Some people wind up in trouble because they don’t manage their money responsibly. But part of the explanation for this trend is that income volatility has doubled over the past 30 years, says Servon. If your income is unpredictable week to week, it can be difficult to budget, and even more difficult to absorb shocks like an untimely medical bill, car repair, or temporary job loss.
For someone facing financial uncertainty, it’s not hard to imagine needing to borrow $400 to get through a short-term cash crunch.
A solution — for some
FS Card’s plastic offering could prove a solution for many stuck in this financial quagmire.
Servon wrote optimistically about FS Card in her book, noting that response to the card has been strong, especially among those who had previously used payday loans.
And that’s by design. Blow, who earned her MBA at the Stanford Graduate School of Business, took key features of payday loans — transparency and low borrowing limits — and married them with the benefits of traditional credit cards — lower interest rates, a longer repayment period, and instant access.
The Build card isn’t the first option for borrowers with no credit history. Usually, experts recommend these borrowers use a “secured” credit card — one where the borrower supplies funds upfront in a type of security deposit, often at least $200, that’s usually identical to the spending limit. Eventually you recoup the deposit if your creditworthiness grows, but it doesn’t really provide extra cash flow in the meantime.
The Build card, on the other hand, is unsecured and requires no deposit, providing a more flexible line of credit from the get-go.
But FS Card isn’t a charity. It’s a business, and it needs to turn a profit. So the card isn’t free, and it’s not for just anyone.
The Build card comes with a $75 annual fee and a starting credit limit of about $500 — not incidentally, the same as the maximum payday loan amount in many states — which grows as the borrower proves responsible over time. The interest rate percentage starts in the upper 20s, on the high end for most credit cards. All the terms are laid out plainly to avoid any surprises.
Not everyone earns approval, either. Because its client base is an inherently risky group, FS Card must carefully vet potential borrowers.
“We look for trends, we look for indicators that might be hidden on the surface,” Blow said. “We are very much in a lending business though, and if we don’t do that well, we won’t be there. We can’t make bad decisions on the credit side.”
On the technical side, this entails behavior modeling analytics and machine learning to target the right customers.

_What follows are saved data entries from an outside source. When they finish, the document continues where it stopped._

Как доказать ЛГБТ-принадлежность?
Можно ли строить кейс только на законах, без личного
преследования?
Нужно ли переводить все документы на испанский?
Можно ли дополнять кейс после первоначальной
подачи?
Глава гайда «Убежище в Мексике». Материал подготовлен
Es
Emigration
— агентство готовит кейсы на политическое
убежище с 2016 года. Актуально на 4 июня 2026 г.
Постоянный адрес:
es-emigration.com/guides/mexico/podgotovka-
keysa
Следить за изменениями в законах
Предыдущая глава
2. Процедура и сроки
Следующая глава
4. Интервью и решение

In practical terms, this means sorting out subprime borrowers who’ve turned the corner from those who remain mired with bad habits and lingering money problems.

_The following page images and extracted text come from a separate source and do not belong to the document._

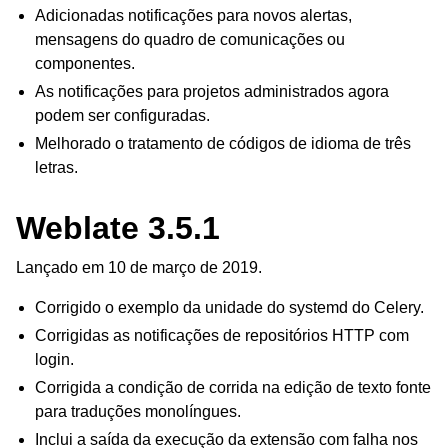
Adicionadas notificações para novos alertas,
mensagens do quadro de comunicações ou
componentes.
As notificações para projetos administrados agora
podem ser configuradas.
Melhorado o tratamento de códigos de idioma de três
letras.
Weblate 3.5.1
Lançado em 10 de março de 2019.
Corrigido o exemplo da unidade do systemd do Celery.
Corrigidas as notificações de repositórios HTTP com
login.
Corrigida a condição de corrida na edição de texto fonte
para traduções monolíngues.
Inclui a saída da execução da extensão com falha nos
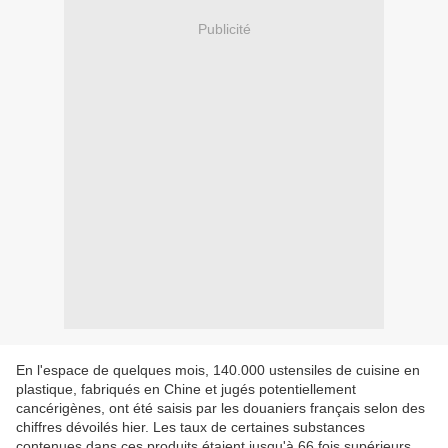
Publicité
En l'espace de quelques mois, 140.000 ustensiles de cuisine en
plastique, fabriqués en Chine et jugés potentiellement
cancérigènes, ont été saisis par les douaniers français selon des
chiffres dévoilés hier. Les taux de certaines substances
contenues dans ces produits étaient jusqu'à 66 fois supérieurs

“Our goal is to enable customers to ‘Build’ and rebuild credit with our product, so we are looking for consumers to have issues in the rearview mirror,” Blow said. “Fresh issues, newly troubled credit, and/or growing indebtedness, those are red flags because it suggests the individual is not yet on the way up.”
In a year and a half on the market, the Build card has extended $25 million in credit to nearly 50,000 customers, according to Blow.
It’s a drop in the bucket, at this point, given the millions of Americans living with damaged credit scores. But the card’s portfolio is growing about 10% each month, and it could prove an indispensable tool in the future to help many of those people get their financial house in order.